-------- RECORDS SHOWN --------
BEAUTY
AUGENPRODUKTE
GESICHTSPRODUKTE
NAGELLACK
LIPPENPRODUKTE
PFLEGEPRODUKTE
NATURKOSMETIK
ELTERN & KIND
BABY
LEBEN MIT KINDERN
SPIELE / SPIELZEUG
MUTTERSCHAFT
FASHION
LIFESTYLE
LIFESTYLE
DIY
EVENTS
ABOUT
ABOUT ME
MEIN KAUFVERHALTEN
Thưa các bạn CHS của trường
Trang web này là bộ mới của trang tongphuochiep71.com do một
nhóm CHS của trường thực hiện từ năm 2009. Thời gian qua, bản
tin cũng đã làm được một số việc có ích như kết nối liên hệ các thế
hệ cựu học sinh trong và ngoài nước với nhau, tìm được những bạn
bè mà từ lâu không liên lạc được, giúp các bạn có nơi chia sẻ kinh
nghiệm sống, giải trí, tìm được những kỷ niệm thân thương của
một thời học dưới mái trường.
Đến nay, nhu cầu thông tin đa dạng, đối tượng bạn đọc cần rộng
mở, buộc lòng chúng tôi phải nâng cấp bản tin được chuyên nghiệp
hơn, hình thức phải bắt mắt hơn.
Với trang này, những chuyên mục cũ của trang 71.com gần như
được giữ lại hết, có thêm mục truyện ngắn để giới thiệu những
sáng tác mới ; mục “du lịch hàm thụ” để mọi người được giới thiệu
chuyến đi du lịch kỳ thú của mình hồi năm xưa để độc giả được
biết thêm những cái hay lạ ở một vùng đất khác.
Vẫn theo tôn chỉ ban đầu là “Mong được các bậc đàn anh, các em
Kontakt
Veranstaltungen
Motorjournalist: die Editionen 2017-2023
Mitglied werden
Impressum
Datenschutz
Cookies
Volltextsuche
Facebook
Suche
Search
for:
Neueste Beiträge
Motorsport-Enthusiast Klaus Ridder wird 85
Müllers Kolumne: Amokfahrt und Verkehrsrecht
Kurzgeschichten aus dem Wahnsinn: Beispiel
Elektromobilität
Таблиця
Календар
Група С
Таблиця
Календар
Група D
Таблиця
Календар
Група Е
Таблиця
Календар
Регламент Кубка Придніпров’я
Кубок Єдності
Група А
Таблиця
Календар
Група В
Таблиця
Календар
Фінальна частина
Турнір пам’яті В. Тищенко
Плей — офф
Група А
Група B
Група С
--------
-------- RECORDS SHOWN --------
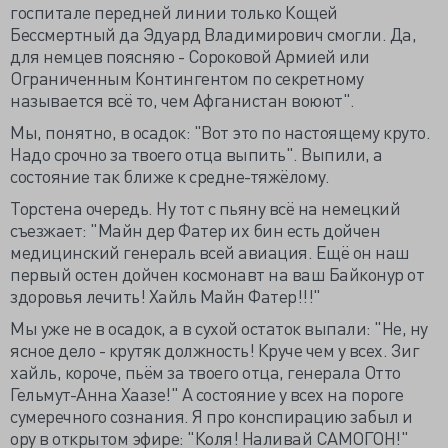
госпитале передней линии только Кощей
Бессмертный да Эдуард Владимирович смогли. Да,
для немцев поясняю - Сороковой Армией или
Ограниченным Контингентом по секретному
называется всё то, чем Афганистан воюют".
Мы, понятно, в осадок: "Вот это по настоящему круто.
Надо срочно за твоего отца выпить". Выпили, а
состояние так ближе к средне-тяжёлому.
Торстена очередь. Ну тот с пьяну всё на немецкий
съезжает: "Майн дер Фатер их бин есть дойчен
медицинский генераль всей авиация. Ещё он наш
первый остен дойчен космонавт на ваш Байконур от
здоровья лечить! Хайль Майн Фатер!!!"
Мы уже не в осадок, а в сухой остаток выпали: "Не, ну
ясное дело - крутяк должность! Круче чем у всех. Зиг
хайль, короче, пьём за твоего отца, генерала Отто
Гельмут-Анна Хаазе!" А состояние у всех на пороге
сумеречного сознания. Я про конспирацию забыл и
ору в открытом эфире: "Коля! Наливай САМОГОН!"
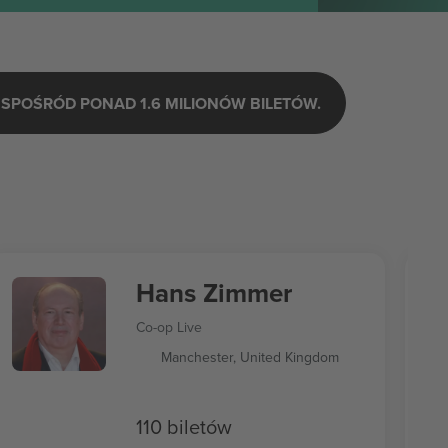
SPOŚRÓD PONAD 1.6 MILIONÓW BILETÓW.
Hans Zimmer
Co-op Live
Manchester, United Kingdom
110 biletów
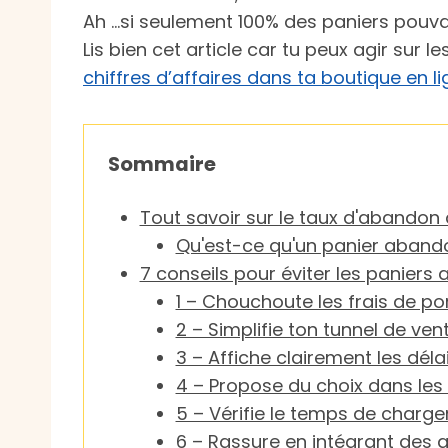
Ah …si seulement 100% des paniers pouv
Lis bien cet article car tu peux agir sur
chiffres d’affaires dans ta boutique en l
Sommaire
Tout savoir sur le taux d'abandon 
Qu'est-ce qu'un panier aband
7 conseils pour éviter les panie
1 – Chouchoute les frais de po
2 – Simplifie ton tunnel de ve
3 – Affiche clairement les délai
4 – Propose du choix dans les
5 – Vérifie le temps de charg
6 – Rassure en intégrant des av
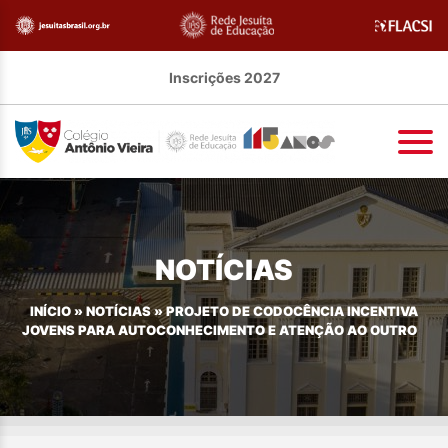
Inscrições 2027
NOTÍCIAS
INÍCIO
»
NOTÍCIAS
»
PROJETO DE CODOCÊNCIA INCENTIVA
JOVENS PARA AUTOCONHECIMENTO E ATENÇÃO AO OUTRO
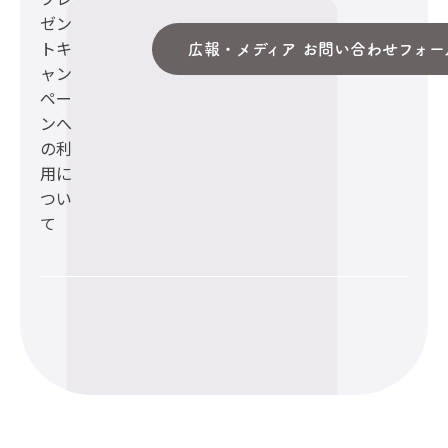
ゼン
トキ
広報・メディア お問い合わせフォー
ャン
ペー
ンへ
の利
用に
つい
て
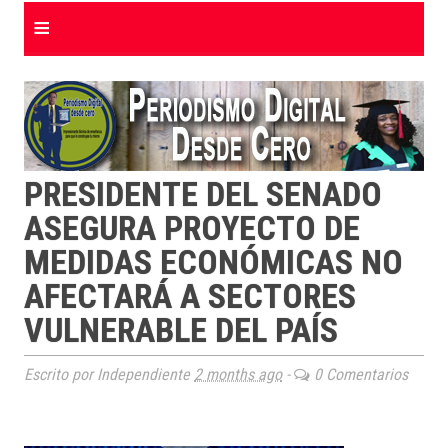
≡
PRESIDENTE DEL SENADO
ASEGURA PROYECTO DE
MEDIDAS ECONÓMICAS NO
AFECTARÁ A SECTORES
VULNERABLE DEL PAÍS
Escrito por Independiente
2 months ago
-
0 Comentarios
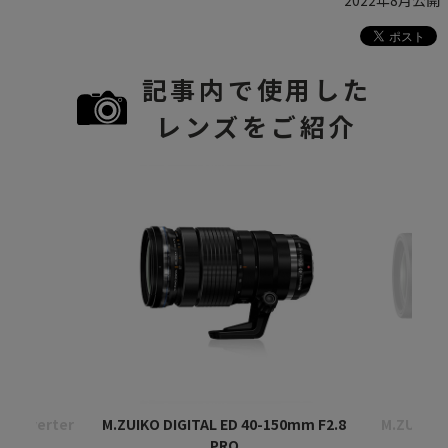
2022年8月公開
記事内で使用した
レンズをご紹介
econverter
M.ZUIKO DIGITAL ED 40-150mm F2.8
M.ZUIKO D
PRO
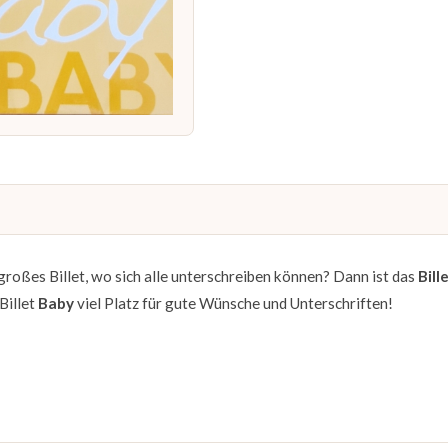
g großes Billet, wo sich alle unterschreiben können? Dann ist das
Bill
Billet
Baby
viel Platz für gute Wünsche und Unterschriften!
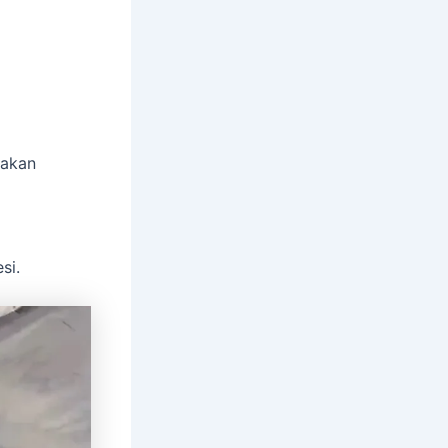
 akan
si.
--------
* [INSTRUCTION]
Look back at the data above. Transcribe exactly the lines starting at the line that contains "называется всё то, чем" and ending at the line that contains "первый остен дойчен".

* [RESULT FOR THIS TASK]
называется всё то, чем Афганистан воюют".
Мы, понятно, в осадок: "Вот это по настоящему круто.
Надо срочно за твоего отца выпить". Выпили, а
состояние так ближе к средне-тяжёлому.
Торстена очередь. Ну тот с пьяну всё на немецкий
съезжает: "Майн дер Фатер их бин есть дойчен
медицинский генераль всей авиация. Ещё он наш
первый остен дойчен космонавт на ваш Байконур от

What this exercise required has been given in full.